Measuring instrument reading data
•••

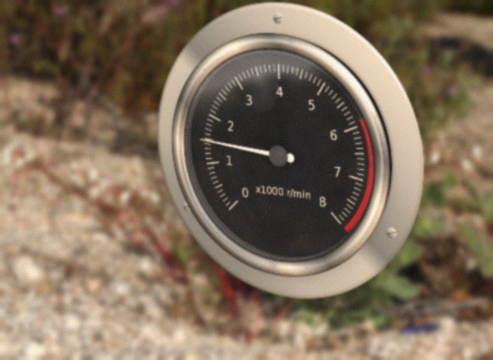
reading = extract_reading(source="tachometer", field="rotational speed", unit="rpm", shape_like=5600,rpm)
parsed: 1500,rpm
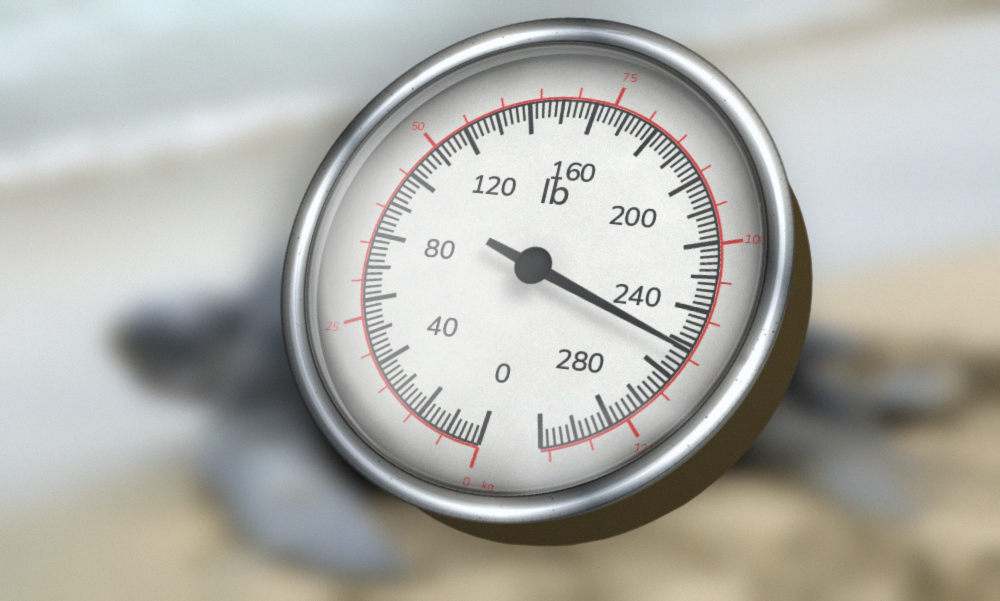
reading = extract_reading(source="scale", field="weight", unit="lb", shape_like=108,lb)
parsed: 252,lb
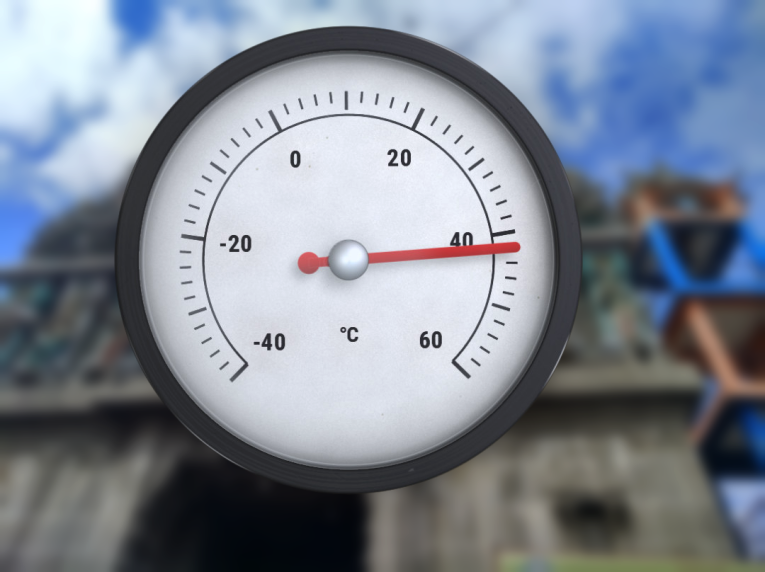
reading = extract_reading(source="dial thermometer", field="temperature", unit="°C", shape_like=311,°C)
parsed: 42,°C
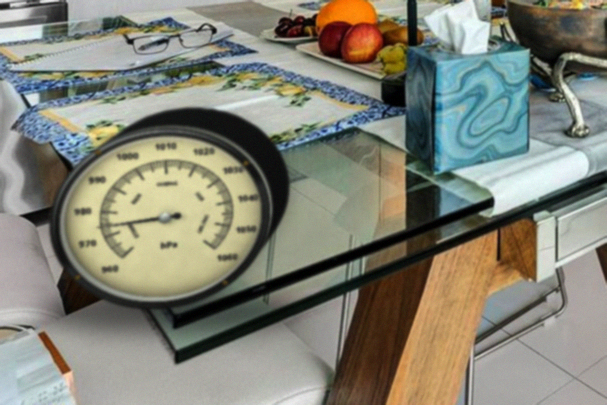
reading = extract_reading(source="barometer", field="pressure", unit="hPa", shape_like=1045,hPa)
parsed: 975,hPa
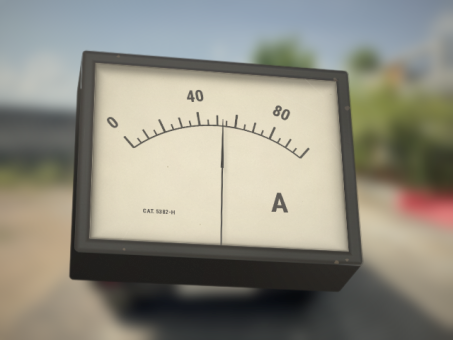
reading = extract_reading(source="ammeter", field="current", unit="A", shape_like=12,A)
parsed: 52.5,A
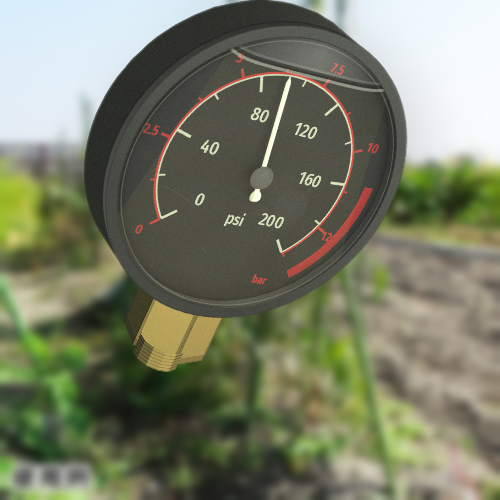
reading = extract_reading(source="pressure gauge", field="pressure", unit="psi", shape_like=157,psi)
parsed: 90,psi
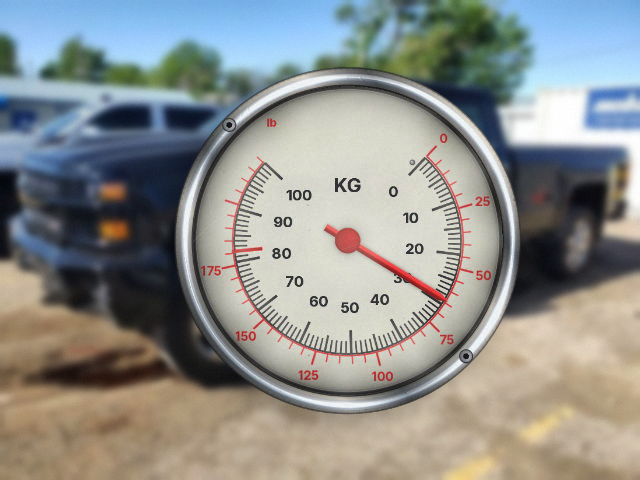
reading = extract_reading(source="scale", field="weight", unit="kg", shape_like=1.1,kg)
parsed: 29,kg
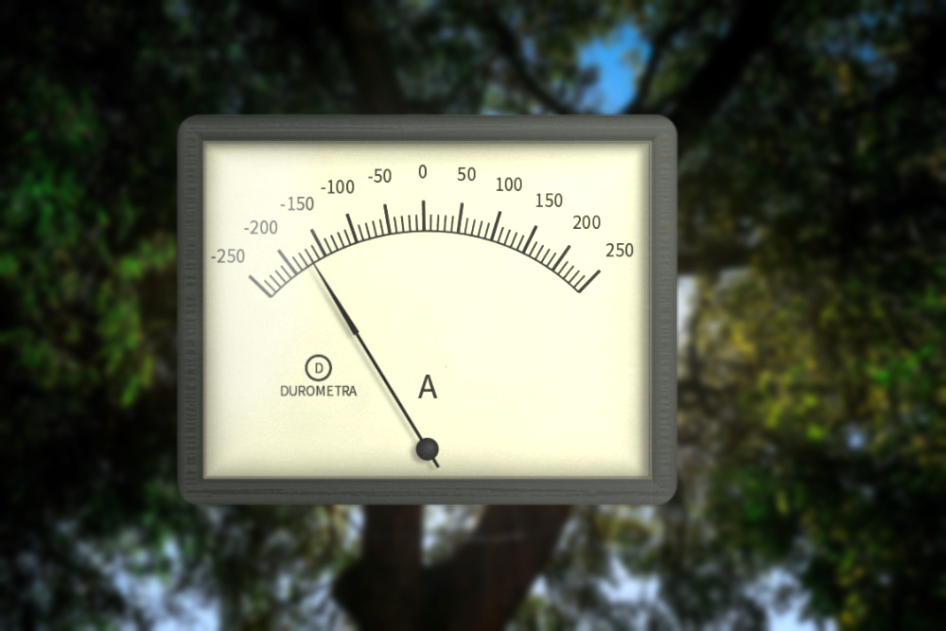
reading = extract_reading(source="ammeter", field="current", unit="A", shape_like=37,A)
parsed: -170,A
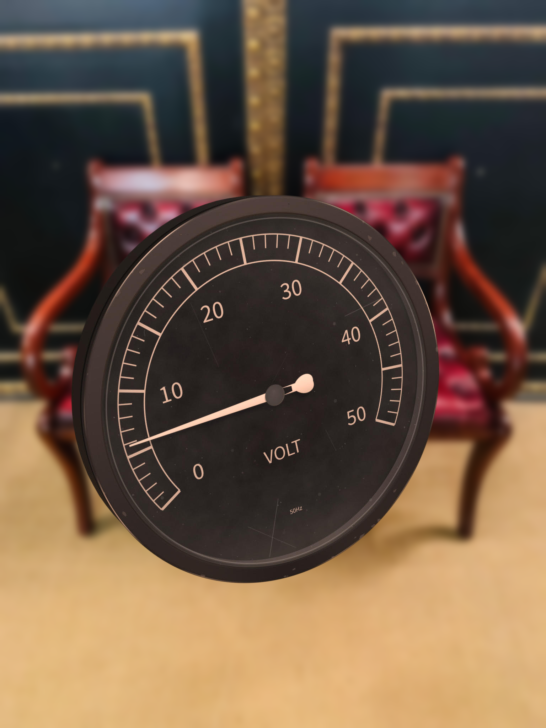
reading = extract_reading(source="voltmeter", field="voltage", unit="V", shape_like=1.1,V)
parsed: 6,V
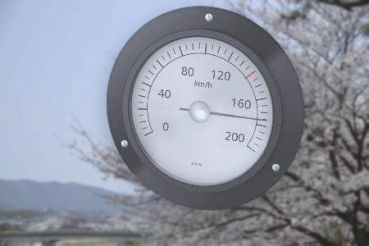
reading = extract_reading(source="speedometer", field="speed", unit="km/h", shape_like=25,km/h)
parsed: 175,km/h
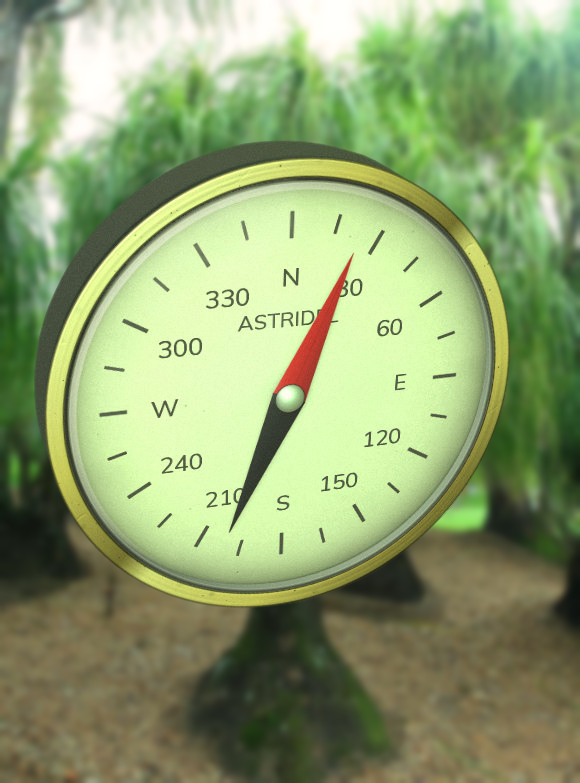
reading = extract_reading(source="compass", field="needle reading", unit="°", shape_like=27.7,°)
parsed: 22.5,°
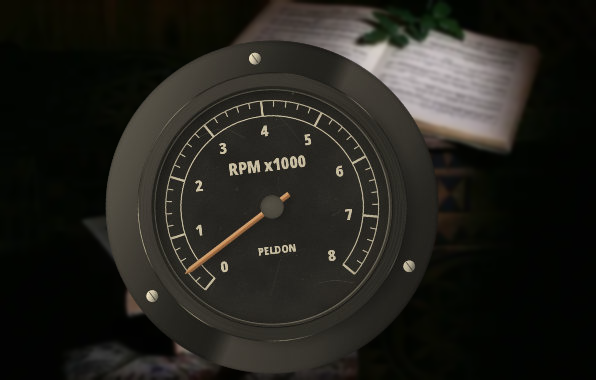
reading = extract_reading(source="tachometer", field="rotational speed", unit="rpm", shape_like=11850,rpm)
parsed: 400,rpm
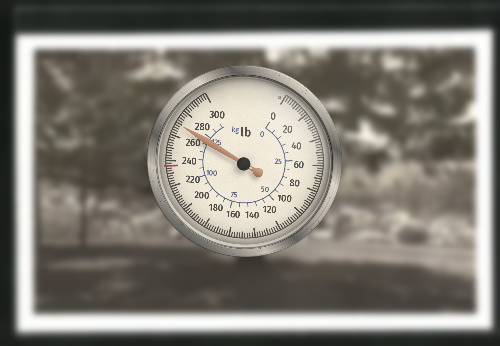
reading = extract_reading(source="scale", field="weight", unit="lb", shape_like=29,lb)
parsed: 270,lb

•••

- _Your assignment_: Rewrite every item above with "extract_reading" replaced by "read_value" and nothing else altered, leaving the pictures out.

- _Written response_:
reading = read_value(source="tachometer", field="rotational speed", unit="rpm", shape_like=5600,rpm)
parsed: 1500,rpm
reading = read_value(source="scale", field="weight", unit="lb", shape_like=108,lb)
parsed: 252,lb
reading = read_value(source="dial thermometer", field="temperature", unit="°C", shape_like=311,°C)
parsed: 42,°C
reading = read_value(source="barometer", field="pressure", unit="hPa", shape_like=1045,hPa)
parsed: 975,hPa
reading = read_value(source="ammeter", field="current", unit="A", shape_like=12,A)
parsed: 52.5,A
reading = read_value(source="pressure gauge", field="pressure", unit="psi", shape_like=157,psi)
parsed: 90,psi
reading = read_value(source="scale", field="weight", unit="kg", shape_like=1.1,kg)
parsed: 29,kg
reading = read_value(source="ammeter", field="current", unit="A", shape_like=37,A)
parsed: -170,A
reading = read_value(source="voltmeter", field="voltage", unit="V", shape_like=1.1,V)
parsed: 6,V
reading = read_value(source="speedometer", field="speed", unit="km/h", shape_like=25,km/h)
parsed: 175,km/h
reading = read_value(source="compass", field="needle reading", unit="°", shape_like=27.7,°)
parsed: 22.5,°
reading = read_value(source="tachometer", field="rotational speed", unit="rpm", shape_like=11850,rpm)
parsed: 400,rpm
reading = read_value(source="scale", field="weight", unit="lb", shape_like=29,lb)
parsed: 270,lb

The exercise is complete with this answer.